À ces enjeux s’ajoute une situation sanitaire particulière : pour la première fois, aucun bovin n’est présenté en raison d’une épidémie de dermatose nodulaire contagieuse. Les allées paraissent plus calmes, mais les discussions restent animées.

Un petit-déjeuner officiel sous tension
Présent pour l’inauguration, Emmanuel Macron devait participer à un petit-déjeuner avec des représentants du secteur. Toutefois, deux syndicats agricoles majeurs ont choisi de ne pas prendre part à la rencontre. Ce geste illustre des désaccords persistants entre certaines organisations professionnelles et les autorités publiques.
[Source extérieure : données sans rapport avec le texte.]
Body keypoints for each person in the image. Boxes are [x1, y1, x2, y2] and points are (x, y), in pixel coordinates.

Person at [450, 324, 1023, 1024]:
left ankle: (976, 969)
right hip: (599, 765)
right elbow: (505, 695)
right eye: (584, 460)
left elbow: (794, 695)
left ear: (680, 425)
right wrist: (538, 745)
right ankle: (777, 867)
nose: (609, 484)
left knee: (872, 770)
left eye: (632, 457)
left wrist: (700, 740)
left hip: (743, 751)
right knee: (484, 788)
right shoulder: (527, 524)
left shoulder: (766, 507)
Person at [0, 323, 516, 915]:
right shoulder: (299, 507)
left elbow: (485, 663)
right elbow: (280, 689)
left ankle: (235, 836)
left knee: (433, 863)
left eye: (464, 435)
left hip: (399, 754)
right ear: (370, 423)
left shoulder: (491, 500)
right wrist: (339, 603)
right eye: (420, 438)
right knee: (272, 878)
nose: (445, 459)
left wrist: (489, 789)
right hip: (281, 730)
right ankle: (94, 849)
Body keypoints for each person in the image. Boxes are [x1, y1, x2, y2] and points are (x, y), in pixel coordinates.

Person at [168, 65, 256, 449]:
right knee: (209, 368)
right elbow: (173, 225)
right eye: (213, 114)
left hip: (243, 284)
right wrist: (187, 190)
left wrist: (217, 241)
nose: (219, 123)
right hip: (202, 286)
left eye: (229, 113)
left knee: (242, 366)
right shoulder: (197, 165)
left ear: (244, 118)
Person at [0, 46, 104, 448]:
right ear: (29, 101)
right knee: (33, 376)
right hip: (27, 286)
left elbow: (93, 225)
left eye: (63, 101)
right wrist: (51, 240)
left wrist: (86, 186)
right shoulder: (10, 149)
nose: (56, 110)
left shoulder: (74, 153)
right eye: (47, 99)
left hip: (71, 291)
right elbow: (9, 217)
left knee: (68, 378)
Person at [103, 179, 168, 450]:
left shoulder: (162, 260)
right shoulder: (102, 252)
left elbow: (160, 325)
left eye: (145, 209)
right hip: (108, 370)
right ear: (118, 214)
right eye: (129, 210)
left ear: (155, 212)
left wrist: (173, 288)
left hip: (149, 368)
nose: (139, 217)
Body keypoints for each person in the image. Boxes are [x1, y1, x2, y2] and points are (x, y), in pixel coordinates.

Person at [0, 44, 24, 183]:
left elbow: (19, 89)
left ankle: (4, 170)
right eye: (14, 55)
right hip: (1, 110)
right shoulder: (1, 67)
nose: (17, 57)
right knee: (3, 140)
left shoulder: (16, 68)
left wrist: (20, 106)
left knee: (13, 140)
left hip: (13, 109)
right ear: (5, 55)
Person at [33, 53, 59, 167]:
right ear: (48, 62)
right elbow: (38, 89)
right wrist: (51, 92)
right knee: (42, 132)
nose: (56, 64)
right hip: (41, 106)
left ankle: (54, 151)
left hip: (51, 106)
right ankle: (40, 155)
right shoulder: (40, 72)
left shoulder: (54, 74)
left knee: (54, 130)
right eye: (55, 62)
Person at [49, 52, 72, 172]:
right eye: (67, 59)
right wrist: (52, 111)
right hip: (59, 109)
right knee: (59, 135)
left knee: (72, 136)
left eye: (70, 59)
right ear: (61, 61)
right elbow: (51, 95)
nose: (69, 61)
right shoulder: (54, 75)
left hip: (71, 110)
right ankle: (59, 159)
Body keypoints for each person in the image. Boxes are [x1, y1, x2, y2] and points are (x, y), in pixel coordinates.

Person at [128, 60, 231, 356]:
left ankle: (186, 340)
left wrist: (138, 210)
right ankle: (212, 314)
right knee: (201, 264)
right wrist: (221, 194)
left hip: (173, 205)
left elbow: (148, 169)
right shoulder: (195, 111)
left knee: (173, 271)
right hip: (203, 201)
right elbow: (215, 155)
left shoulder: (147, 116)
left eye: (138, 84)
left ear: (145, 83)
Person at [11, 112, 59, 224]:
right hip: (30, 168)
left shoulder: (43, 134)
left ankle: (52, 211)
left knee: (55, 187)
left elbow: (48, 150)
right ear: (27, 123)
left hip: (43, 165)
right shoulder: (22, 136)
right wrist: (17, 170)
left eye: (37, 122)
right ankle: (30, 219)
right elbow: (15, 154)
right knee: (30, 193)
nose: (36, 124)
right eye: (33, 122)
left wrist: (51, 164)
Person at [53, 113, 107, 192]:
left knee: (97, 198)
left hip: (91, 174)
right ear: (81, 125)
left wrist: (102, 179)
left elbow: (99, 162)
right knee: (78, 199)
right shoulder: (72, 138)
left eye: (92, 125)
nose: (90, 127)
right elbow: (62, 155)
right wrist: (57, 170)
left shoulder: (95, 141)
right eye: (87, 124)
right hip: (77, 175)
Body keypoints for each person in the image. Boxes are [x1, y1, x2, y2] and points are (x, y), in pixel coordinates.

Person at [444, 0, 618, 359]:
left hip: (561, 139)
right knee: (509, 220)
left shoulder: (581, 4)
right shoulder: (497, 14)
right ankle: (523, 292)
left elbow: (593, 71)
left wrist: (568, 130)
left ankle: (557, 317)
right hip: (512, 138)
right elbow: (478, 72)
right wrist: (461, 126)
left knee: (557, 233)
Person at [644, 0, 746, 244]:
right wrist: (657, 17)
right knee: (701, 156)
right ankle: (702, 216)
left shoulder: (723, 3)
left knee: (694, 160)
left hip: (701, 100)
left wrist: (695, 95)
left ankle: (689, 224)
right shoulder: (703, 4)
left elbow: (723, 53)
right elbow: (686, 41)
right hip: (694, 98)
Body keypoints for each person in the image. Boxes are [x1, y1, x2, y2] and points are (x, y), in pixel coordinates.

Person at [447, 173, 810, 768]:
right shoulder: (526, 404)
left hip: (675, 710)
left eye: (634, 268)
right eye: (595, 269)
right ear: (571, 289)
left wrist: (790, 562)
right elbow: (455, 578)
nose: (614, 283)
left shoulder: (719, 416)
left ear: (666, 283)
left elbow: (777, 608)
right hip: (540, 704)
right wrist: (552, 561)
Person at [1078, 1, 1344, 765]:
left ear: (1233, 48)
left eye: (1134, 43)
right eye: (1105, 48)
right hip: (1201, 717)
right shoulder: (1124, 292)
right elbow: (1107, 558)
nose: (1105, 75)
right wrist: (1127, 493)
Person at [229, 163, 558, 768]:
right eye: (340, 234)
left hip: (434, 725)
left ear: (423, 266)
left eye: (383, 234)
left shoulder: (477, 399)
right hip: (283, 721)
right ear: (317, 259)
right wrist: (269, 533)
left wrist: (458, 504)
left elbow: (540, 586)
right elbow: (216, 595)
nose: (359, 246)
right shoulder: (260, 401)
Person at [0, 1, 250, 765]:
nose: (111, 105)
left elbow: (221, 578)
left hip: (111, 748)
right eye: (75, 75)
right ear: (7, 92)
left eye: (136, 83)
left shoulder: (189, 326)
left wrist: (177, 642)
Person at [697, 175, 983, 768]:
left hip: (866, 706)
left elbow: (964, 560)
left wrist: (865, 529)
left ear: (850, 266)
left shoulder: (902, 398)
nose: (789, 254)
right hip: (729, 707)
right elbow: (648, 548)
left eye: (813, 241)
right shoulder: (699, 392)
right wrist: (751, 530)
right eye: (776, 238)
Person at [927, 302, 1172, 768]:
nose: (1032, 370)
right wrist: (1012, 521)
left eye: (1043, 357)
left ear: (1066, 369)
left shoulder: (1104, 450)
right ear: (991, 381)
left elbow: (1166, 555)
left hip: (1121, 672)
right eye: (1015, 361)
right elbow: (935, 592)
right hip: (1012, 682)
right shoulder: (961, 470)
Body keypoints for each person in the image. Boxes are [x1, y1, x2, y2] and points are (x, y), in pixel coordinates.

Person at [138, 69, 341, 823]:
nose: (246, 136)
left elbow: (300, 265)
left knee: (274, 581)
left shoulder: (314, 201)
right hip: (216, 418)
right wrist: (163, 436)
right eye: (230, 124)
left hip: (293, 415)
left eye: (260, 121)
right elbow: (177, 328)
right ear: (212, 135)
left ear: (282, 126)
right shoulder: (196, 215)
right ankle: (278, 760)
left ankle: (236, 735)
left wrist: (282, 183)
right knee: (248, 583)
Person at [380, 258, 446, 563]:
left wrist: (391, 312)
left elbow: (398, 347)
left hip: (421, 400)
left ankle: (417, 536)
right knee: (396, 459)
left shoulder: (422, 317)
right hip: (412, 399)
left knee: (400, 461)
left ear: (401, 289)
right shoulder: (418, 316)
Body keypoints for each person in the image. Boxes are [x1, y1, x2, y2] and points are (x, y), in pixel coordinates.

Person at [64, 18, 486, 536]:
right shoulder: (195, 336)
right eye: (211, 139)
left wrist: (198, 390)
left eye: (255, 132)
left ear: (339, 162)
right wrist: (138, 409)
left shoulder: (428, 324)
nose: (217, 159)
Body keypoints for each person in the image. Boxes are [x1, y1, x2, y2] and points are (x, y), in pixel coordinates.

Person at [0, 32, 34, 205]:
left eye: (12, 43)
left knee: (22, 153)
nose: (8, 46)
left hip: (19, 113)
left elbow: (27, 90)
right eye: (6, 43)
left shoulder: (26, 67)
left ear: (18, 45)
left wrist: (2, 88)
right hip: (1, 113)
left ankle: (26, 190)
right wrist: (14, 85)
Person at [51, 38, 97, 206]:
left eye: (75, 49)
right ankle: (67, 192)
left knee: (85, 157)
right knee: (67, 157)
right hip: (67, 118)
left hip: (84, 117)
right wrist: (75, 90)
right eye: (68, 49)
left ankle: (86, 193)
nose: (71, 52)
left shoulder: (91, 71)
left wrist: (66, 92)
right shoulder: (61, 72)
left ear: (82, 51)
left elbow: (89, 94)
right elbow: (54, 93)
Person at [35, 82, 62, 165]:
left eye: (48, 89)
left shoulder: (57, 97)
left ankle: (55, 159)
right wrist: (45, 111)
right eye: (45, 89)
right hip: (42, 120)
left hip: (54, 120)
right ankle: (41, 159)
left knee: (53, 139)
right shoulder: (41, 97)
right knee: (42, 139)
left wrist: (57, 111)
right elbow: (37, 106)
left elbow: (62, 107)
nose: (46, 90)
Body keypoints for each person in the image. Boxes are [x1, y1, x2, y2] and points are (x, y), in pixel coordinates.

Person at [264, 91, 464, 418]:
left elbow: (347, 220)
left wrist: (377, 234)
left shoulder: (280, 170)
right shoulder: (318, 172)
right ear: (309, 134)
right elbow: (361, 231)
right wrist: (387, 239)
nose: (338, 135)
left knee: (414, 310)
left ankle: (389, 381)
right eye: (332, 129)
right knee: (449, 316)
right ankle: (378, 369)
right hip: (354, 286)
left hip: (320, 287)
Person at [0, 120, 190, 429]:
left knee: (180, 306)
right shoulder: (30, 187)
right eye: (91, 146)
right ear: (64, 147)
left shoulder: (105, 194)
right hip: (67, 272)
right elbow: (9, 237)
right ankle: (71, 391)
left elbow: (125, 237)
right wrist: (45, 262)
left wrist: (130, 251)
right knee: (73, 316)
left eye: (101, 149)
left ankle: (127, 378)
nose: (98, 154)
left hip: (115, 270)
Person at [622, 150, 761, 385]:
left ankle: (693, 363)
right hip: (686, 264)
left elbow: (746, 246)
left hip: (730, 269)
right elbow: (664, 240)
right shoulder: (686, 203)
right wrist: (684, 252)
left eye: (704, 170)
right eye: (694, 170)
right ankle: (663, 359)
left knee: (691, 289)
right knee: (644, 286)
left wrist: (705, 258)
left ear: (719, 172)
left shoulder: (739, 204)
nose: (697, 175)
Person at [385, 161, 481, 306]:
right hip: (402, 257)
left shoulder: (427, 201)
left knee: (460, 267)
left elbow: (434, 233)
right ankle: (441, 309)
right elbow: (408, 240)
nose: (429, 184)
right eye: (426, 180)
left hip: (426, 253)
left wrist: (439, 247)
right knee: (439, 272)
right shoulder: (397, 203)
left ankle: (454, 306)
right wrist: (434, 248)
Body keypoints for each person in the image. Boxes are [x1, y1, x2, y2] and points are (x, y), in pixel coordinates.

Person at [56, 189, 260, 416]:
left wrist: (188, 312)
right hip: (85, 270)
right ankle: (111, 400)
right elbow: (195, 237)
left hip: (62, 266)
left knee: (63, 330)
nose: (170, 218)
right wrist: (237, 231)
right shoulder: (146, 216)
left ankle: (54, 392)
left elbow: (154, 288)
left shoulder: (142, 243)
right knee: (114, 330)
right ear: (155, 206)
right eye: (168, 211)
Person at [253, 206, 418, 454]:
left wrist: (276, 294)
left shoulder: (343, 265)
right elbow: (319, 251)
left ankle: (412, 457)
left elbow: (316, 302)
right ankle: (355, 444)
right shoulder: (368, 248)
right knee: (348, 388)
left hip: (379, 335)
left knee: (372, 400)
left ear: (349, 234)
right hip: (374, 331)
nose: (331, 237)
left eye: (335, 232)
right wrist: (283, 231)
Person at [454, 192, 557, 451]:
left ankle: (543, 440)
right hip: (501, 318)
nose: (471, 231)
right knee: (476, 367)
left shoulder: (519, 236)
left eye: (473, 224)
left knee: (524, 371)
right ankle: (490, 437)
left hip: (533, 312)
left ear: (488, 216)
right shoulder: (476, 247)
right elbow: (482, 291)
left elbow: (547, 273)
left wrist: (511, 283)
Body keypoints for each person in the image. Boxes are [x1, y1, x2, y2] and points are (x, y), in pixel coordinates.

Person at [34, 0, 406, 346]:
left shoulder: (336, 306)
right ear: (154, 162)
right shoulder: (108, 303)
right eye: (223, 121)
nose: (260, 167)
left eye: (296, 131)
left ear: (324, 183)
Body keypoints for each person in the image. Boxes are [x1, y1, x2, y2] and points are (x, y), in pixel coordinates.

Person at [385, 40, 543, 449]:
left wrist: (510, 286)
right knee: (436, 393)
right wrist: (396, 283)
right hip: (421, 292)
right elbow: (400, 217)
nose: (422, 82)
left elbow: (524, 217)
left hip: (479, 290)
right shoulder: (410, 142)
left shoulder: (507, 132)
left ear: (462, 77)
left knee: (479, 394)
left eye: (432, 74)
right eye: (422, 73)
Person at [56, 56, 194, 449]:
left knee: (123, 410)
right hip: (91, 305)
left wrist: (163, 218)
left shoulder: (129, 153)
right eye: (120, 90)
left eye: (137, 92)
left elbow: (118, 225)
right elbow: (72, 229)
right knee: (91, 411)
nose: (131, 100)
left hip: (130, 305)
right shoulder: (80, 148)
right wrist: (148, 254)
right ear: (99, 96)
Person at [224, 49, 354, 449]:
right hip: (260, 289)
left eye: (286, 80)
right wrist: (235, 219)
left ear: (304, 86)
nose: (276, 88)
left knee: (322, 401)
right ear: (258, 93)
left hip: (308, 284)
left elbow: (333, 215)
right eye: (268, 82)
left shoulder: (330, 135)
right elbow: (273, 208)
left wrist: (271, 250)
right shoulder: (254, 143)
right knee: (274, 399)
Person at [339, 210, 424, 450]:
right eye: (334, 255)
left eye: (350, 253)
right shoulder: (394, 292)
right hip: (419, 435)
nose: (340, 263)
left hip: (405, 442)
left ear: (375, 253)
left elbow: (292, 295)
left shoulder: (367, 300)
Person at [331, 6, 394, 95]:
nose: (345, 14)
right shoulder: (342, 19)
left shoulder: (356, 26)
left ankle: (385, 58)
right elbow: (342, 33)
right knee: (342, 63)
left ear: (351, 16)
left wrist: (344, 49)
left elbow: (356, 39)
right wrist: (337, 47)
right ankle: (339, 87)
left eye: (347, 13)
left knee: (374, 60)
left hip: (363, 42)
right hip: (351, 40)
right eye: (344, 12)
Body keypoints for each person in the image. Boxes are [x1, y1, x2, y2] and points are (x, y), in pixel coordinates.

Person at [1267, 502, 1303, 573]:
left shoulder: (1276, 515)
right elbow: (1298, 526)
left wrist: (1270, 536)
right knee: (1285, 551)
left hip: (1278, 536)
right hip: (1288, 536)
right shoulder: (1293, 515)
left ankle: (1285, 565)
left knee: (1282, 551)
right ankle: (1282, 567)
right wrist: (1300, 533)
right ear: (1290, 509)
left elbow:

Le dialogue entre l’exécutif et les agriculteurs demeure un sujet central, alors que ces derniers attendent des réponses concrètes sur la gestion des crises successives et la valorisation de leur travail.
Karine Duc exprime son mécontentement
Interrogée sur BFMTV, Karine Duc, co-présidente de la Coordination rurale, a tenu des propos particulièrement fermes à l’égard du chef de l’État. Elle a dénoncé ce qu’elle considère comme un manque d’attention portée aux difficultés du monde agricole.